CORVALLIS, Ore. – Nine crew members on the Oregon State University men’s rowing team are safe after one of their boats collided with a bridge pillar and snapped in half.
The Benton County Sheriff’s Office Marine Patrol was dispatched to the Willamette River just before 5 pm Monday evening near the Harrison Street Bridge after the crew boat struck the pier.
“It hit a tree limb, an obstacle in the water way, which kind of turned the boat and it broadsided one of the pillars,” said Sheriff Scott Jackson with the Benton County Sheriff’s Office.
Jackson says the team had a safety boat that was able to immediately rescue all nine of the crew members from the water.
“Somebody was following along with them with a boat in case something like this happened,” he said. “So they were prepared for this.
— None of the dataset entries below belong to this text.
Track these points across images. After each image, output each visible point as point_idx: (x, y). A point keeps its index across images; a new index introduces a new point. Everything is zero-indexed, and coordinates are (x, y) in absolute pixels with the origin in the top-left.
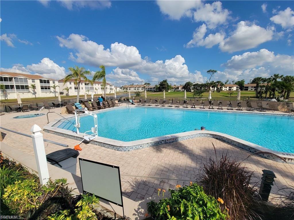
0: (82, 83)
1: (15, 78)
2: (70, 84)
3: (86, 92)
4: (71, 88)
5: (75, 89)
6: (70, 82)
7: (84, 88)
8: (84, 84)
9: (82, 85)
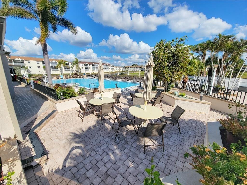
0: (90, 65)
1: (51, 62)
2: (82, 65)
3: (93, 71)
4: (82, 68)
5: (85, 68)
6: (82, 64)
7: (91, 68)
8: (92, 65)
9: (90, 66)
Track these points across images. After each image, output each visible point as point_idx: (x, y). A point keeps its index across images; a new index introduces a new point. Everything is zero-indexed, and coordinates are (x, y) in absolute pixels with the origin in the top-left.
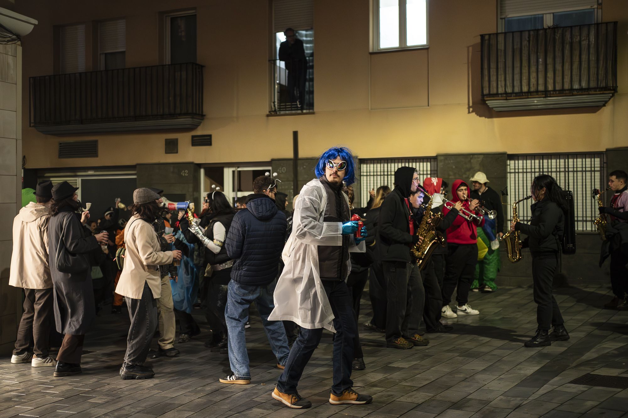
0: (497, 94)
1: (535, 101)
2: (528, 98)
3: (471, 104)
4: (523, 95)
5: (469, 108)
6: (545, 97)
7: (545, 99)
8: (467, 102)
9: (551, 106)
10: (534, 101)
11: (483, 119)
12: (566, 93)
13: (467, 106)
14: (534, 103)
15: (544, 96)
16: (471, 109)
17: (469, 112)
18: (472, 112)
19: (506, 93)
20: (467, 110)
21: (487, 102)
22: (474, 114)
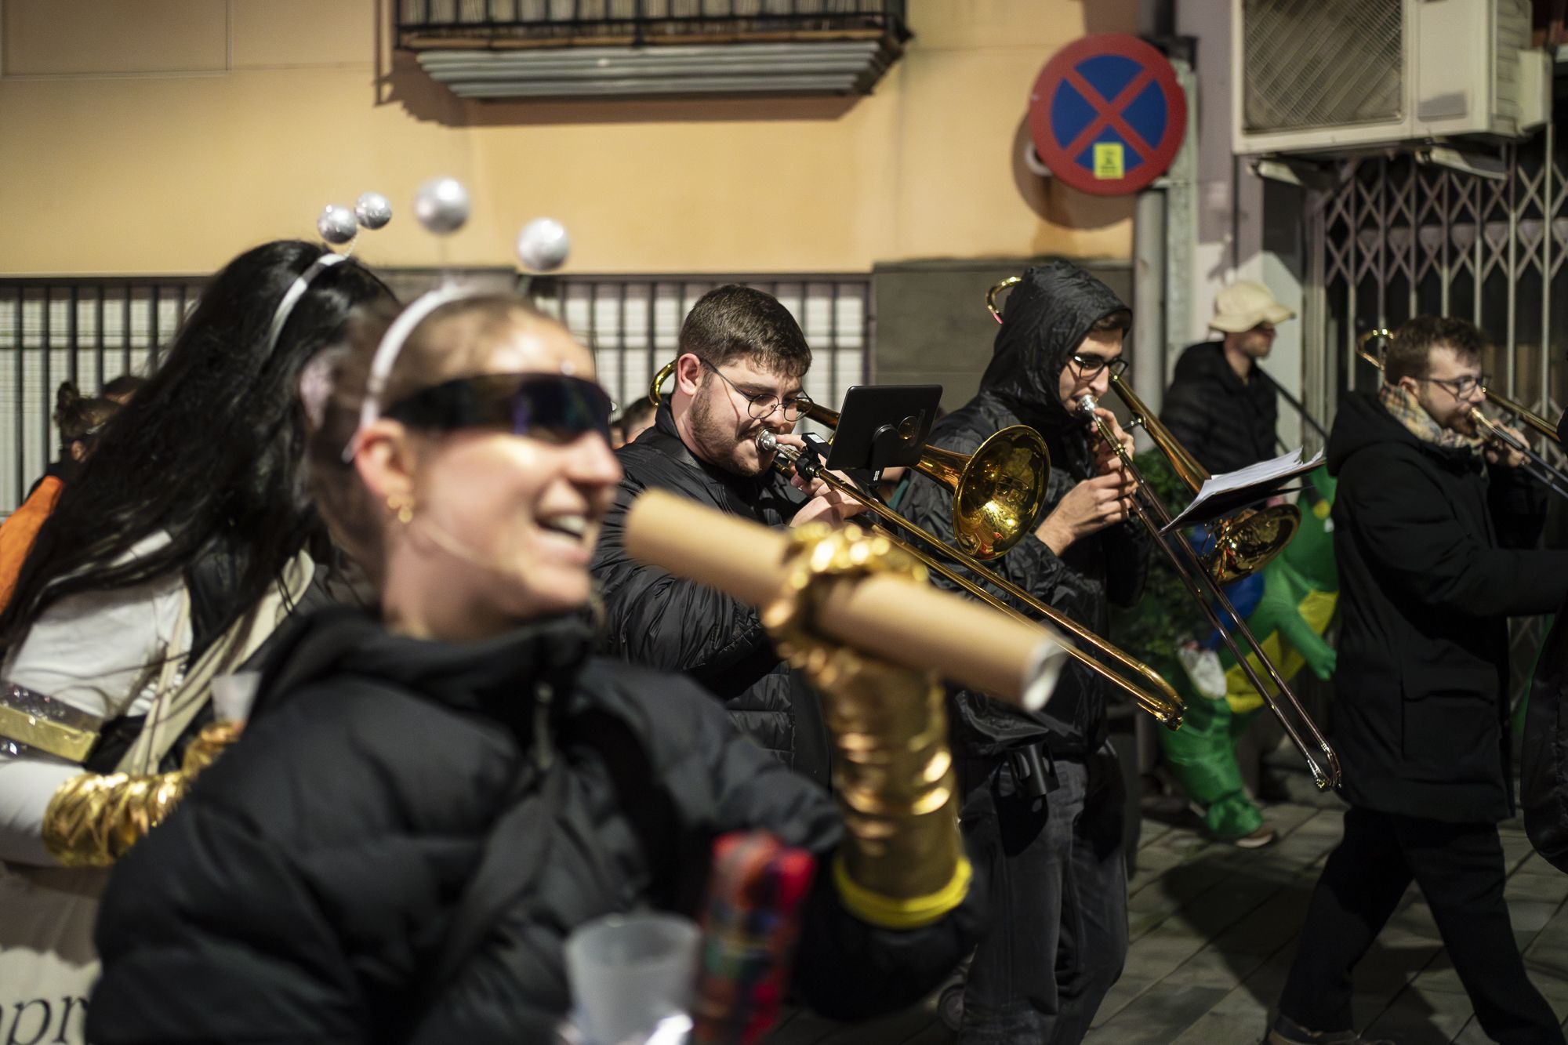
0: (457, 27)
1: (603, 62)
2: (570, 46)
3: (387, 69)
4: (552, 36)
5: (379, 82)
6: (638, 44)
7: (635, 53)
8: (369, 56)
9: (666, 86)
10: (597, 58)
11: (431, 128)
12: (712, 33)
13: (370, 77)
14: (596, 67)
15: (629, 39)
16: (387, 89)
17: (379, 102)
18: (393, 98)
19: (490, 23)
20: (370, 93)
21: (422, 57)
22: (396, 109)
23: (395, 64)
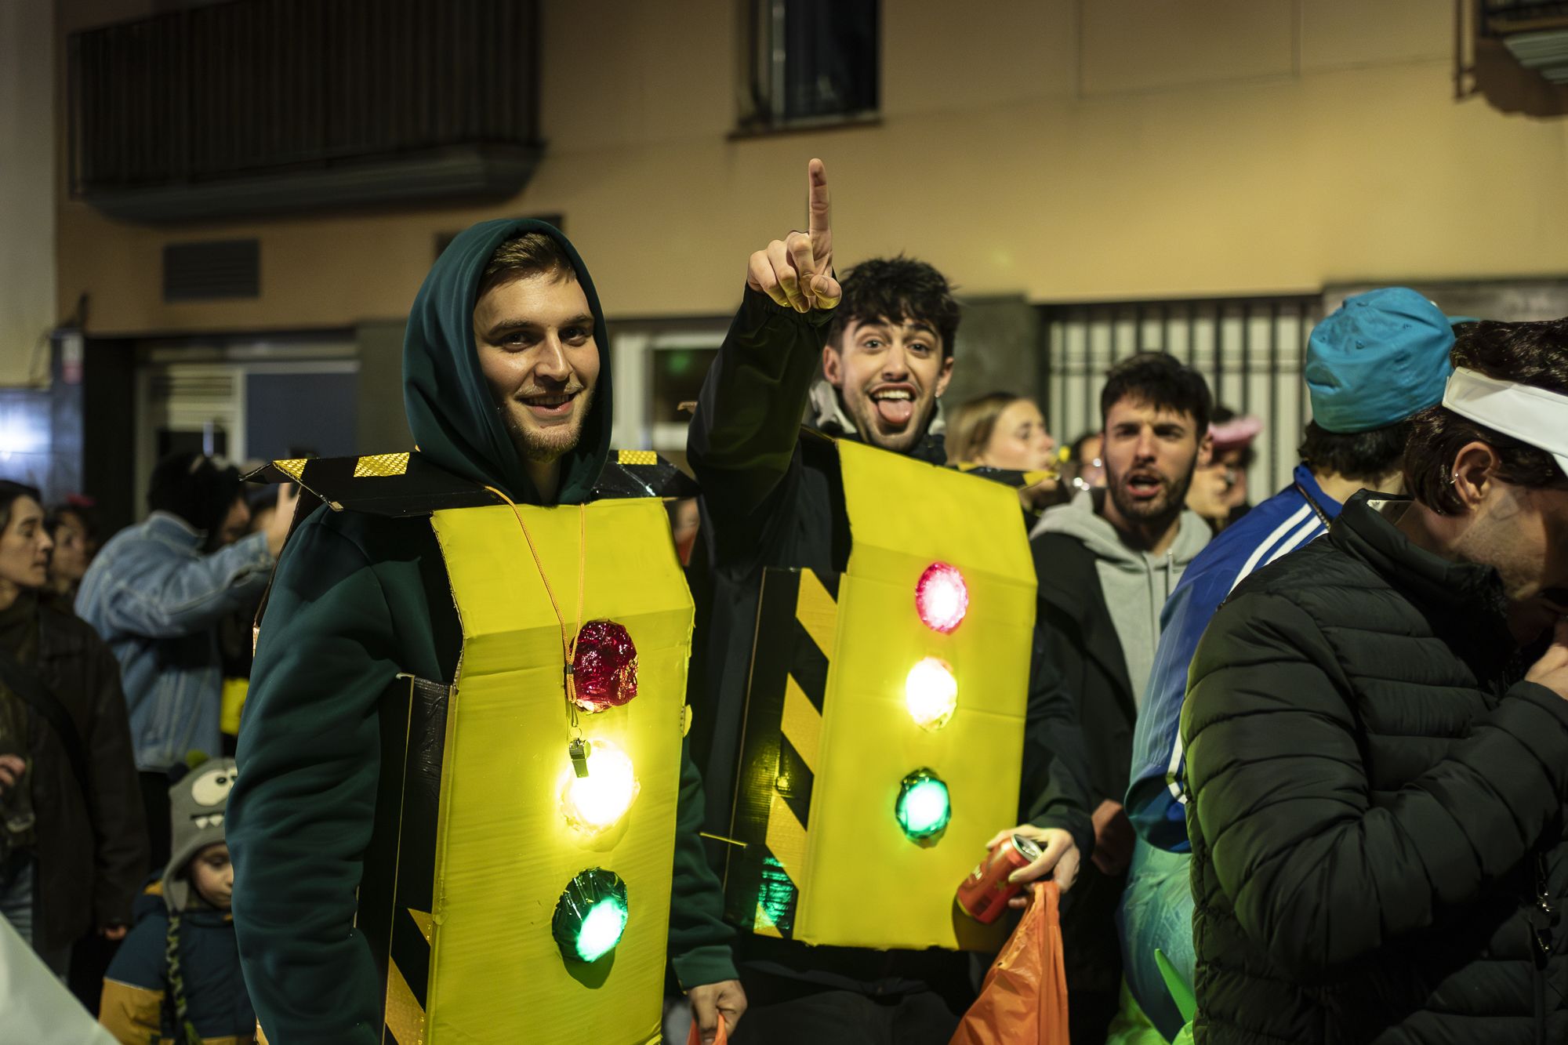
3: (1468, 58)
5: (1460, 72)
8: (1448, 47)
11: (1519, 124)
13: (1447, 69)
16: (1469, 83)
17: (1460, 95)
18: (1475, 91)
20: (1449, 87)
21: (1511, 43)
22: (1478, 104)
23: (1478, 52)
And again they’re on the river just about every day so they’re very experienced.”
Jackson says everyone is safe and uninjured, but the crew lost a $35,000 boat.
“Because the crew boats are so long, they don’t have a lot of maneuverability,” said Oregon State Marine Board spokesperson Ashley Massey. “They go great in a straight line but can’t turn on a dime. And they’re also low freeboard, meaning they can swamp easily.”
Massey says right now, the river levels are higher than usual because of snow melt. Along with the extra snow melt comes debris that poses extra dangers for anyone in the water – even to some of the most experienced boaters.
“If you haven’t navigated this water before, now’s probably not a great time to do it.”
Head Coach Steve Todd says nobody is to blame for the crash.
“Nobody was at fault,” he said. “The river was just moving faster than it usually is. Losing a boat is disappointing, but the number one thing is that everyone got out safely.”
The Sheriff’s Office says nobody on board was wearing a life jacket – but racing crews are exempt from normal requirements from recreational boats, including personal flotation devices.
Massey says she could understand why parents would be concerned about students rowing and not having life jackets on board.
“Being a parent myself and also having experience in cold water – knowing what’s going to happen I think is key,” she said. “Luckily they train for that kind of thing and I hope some parents can rest easy with that.”
Massey says the state advocates for everyone to wear a life jacket, but she understands why rowers would not want to wear them.
“It restricts in many cases their ability to maneuver,” she said. “It’s directly related to how they function and gain the most speed with that vessel. So it’s all part of the sport itself.”
Not to mention – crew members on the rowing team are more trained than the average recreational boater for emergency situations.
“We don’t have statistics to show that this is a regular occurrence,” she said. “They don’t pose a threat or a danger. And because they train for cold water immersion and falls overboard, that’s way more education and skill than your average boater.”
But at the same time, Massey says she would like to see more of a fight for life jackets on board.
“I do think it would be great if they wore a fanny-pack style or something, but it would be a lot of momentum that would be needed by the crew community and support by that community for any regulation to make it past the legislature.”
But both Massey and Jackson say they don’t hear of crew boat wrecks often.
“We get a lot of private boaters and a lot of missing boaters that aren’t back yet and family members are worried about them,” Jackson said. “But nothing from the crew team. And again these people are out on the river quite a bit and they’re very familiar with it and very good at what they do.”
Coach Todd says the crew team was set to practice Tuesday afternoon as usual, and will still compete this weekend at Dexter Lake.